PROBLEM DETAILS:
Pictures do not belong in the copy; retype the records below exactly.

EXERCISE MATERIAL:
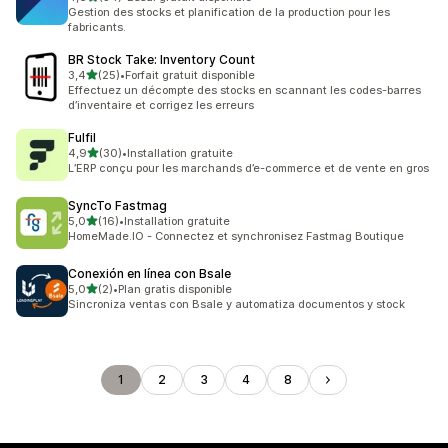
34 avis au total
Gestion des stocks et planification de la production pour les
fabricants.
BR Stock Take: Inventory Count
étoile(s) sur 5
3,4
(25)
•
Forfait gratuit disponible
25 avis au total
Effectuez un décompte des stocks en scannant les codes-barres
d’inventaire et corrigez les erreurs
Fulfil
étoile(s) sur 5
4,9
(30)
•
Installation gratuite
30 avis au total
L’ERP conçu pour les marchands d’e-commerce et de vente en gros
SyncTo Fastmag
étoile(s) sur 5
5,0
(16)
•
Installation gratuite
16 avis au total
HomeMade.IO - Connectez et synchronisez Fastmag Boutique
Conexión en línea con Bsale
étoile(s) sur 5
5,0
(2)
•
Plan gratis disponible
2 avis au total
Sincroniza ventas con Bsale y automatiza documentos y stock
1
2
3
4
8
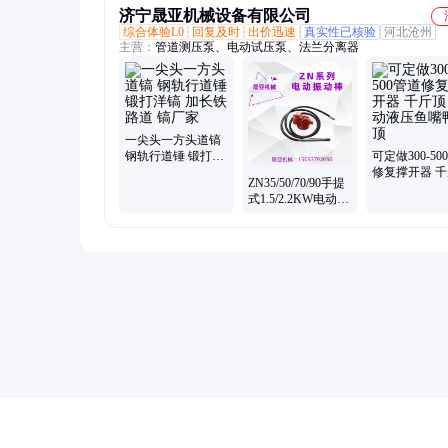
济宁晟亚机械设备有限公司
综合体验L0
回复及时
出价迅速
真实性已核验
河北沧州
主营：
管道测压泵、电动试压泵、法兰分离器
一尖头一方头道镐
钢轨行道锤 锻打洋
可定做300-50
镐 加长铁路道 镐厂
修复撑开器 
ZN35/50/70/90手提
家
电动液压鱼嘴
式1.5/2.2KW电动软
顶
轴插入式混凝土振
动器振动棒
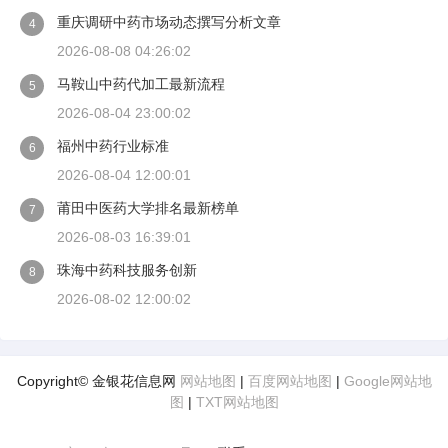
重庆调研中药市场动态撰写分析文章
4
2026-08-08 04:26:02
马鞍山中药代加工最新流程
5
2026-08-04 23:00:02
福州中药行业标准
6
2026-08-04 12:00:01
莆田中医药大学排名最新榜单
7
2026-08-03 16:39:01
珠海中药科技服务创新
8
2026-08-02 12:00:02
Copyright© 金银花信息网
网站地图
|
百度网站地图
|
Google网站地
图
|
TXT网站地图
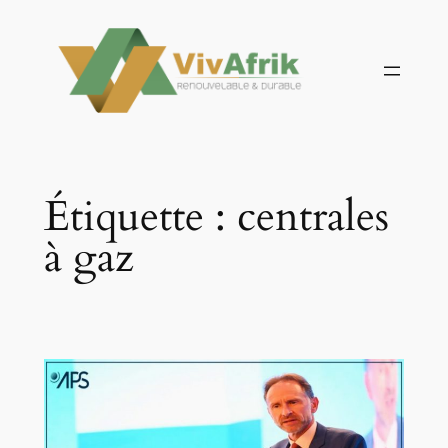
Aller
au
contenu
Étiquette :
centrales
à gaz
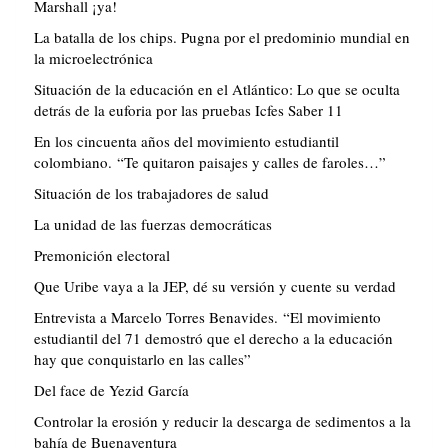
Marshall ¡ya!
La batalla de los chips. Pugna por el predominio mundial en
la microelectrónica
Situación de la educación en el Atlántico: Lo que se oculta
detrás de la euforia por las pruebas Icfes Saber 11
En los cincuenta años del movimiento estudiantil
colombiano. “Te quitaron paisajes y calles de faroles…”
Situación de los trabajadores de salud
La unidad de las fuerzas democráticas
Premonición electoral
Que Uribe vaya a la JEP, dé su versión y cuente su verdad
Entrevista a Marcelo Torres Benavides. “El movimiento
estudiantil del 71 demostró que el derecho a la educación
hay que conquistarlo en las calles”
Del face de Yezid García
Controlar la erosión y reducir la descarga de sedimentos a la
bahía de Buenaventura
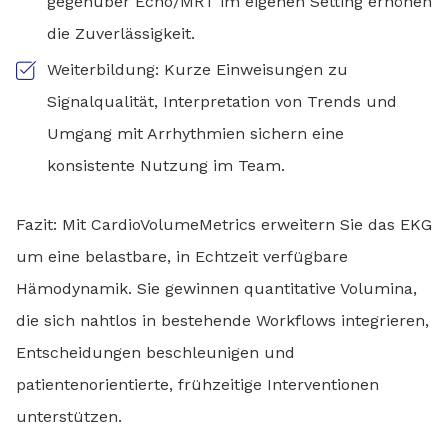
gegenüber Echo/MRT im eigenen Setting erhöhen
die Zuverlässigkeit.
Weiterbildung: Kurze Einweisungen zu
Signalqualität, Interpretation von Trends und
Umgang mit Arrhythmien sichern eine
konsistente Nutzung im Team.
Fazit: Mit CardioVolumeMetrics erweitern Sie das EKG
um eine belastbare, in Echtzeit verfügbare
Hämodynamik. Sie gewinnen quantitative Volumina,
die sich nahtlos in bestehende Workflows integrieren,
Entscheidungen beschleunigen und
patientenorientierte, frühzeitige Interventionen
unterstützen.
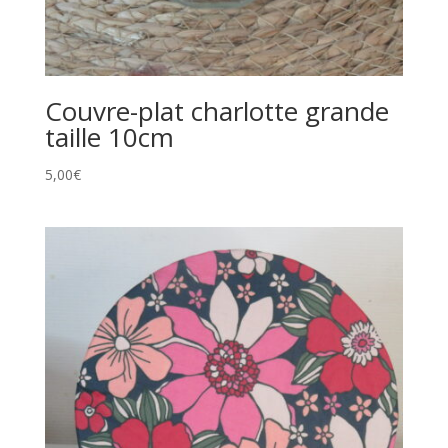
Couvre-plat charlotte grande
taille 10cm
5,00
€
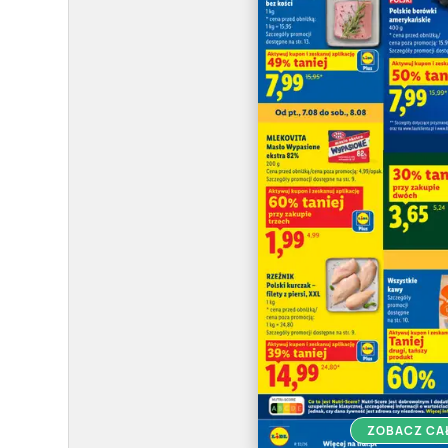
ZOBACZ CA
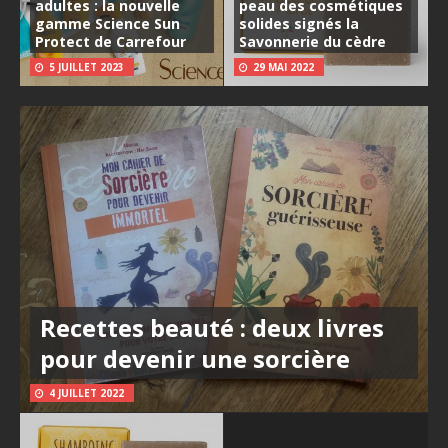
adultes : la nouvelle
peau des cosmétiques
gamme Science Sun
solides signés la
Protect de Carrefour
Savonnerie du cèdre
5 JUILLET 2023
29 MAI 2022
Recettes beauté : deux livres
pour devenir une sorcière
4 JUILLET 2022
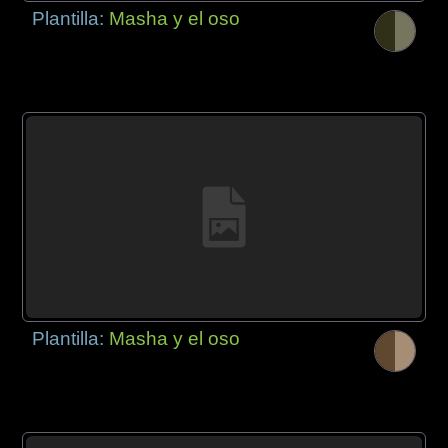
Plantilla:
Masha y el oso
Plantilla:
Masha y el oso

RESULT OF THE TASK:
34 avis au total
Gestion des stocks et planification de la production pour les
fabricants.
BR Stock Take: Inventory Count
étoile(s) sur 5
3,4
(25)
•
Forfait gratuit disponible
25 avis au total
Effectuez un décompte des stocks en scannant les codes-barres
d’inventaire et corrigez les erreurs
Fulfil
étoile(s) sur 5
4,9
(30)
•
Installation gratuite
30 avis au total
L’ERP conçu pour les marchands d’e-commerce et de vente en gros
SyncTo Fastmag
étoile(s) sur 5
5,0
(16)
•
Installation gratuite
16 avis au total
HomeMade.IO - Connectez et synchronisez Fastmag Boutique
Conexión en línea con Bsale
étoile(s) sur 5
5,0
(2)
•
Plan gratis disponible
2 avis au total
Sincroniza ventas con Bsale y automatiza documentos y stock
1
2
3
4
8
济宁晟亚机械设备有限公司
综合体验L0
回复及时
出价迅速
真实性已核验
河北沧州
主营：
管道测压泵、电动试压泵、法兰分离器
一尖头一方头道镐
钢轨行道锤 锻打洋
可定做300-50
镐 加长铁路道 镐厂
修复撑开器 
ZN35/50/70/90手提
家
电动液压鱼嘴
式1.5/2.2KW电动软
顶
轴插入式混凝土振
动器振动棒
重庆调研中药市场动态撰写分析文章
4
2026-08-08 04:26:02
马鞍山中药代加工最新流程
5
2026-08-04 23:00:02
福州中药行业标准
6
2026-08-04 12:00:01
莆田中医药大学排名最新榜单
7
2026-08-03 16:39:01
珠海中药科技服务创新
8
2026-08-02 12:00:02
Copyright© 金银花信息网
网站地图
|
百度网站地图
|
Google网站地
图
|
TXT网站地图
Aller
au
contenu
Étiquette :
centrales
à gaz
Marshall ¡ya!
La batalla de los chips. Pugna por el predominio mundial en
la microelectrónica
Situación de la educación en el Atlántico: Lo que se oculta
detrás de la euforia por las pruebas Icfes Saber 11
En los cincuenta años del movimiento estudiantil
colombiano. “Te quitaron paisajes y calles de faroles…”
Situación de los trabajadores de salud
La unidad de las fuerzas democráticas
Premonición electoral
Que Uribe vaya a la JEP, dé su versión y cuente su verdad
Entrevista a Marcelo Torres Benavides. “El movimiento
estudiantil del 71 demostró que el derecho a la educación
hay que conquistarlo en las calles”
Del face de Yezid García
Controlar la erosión y reducir la descarga de sedimentos a la
bahía de Buenaventura
gegenüber Echo/MRT im eigenen Setting erhöhen
die Zuverlässigkeit.
Weiterbildung: Kurze Einweisungen zu
Signalqualität, Interpretation von Trends und
Umgang mit Arrhythmien sichern eine
konsistente Nutzung im Team.
Fazit: Mit CardioVolumeMetrics erweitern Sie das EKG
um eine belastbare, in Echtzeit verfügbare
Hämodynamik. Sie gewinnen quantitative Volumina,
die sich nahtlos in bestehende Workflows integrieren,
Entscheidungen beschleunigen und
patientenorientierte, frühzeitige Interventionen
unterstützen.
Couvre-plat charlotte grande
taille 10cm
5,00
€
ZOBACZ CA
adultes : la nouvelle
peau des cosmétiques
gamme Science Sun
solides signés la
Protect de Carrefour
Savonnerie du cèdre
5 JUILLET 2023
29 MAI 2022
Recettes beauté : deux livres
pour devenir une sorcière
4 JUILLET 2022
Plantilla:
Masha y el oso
Plantilla:
Masha y el oso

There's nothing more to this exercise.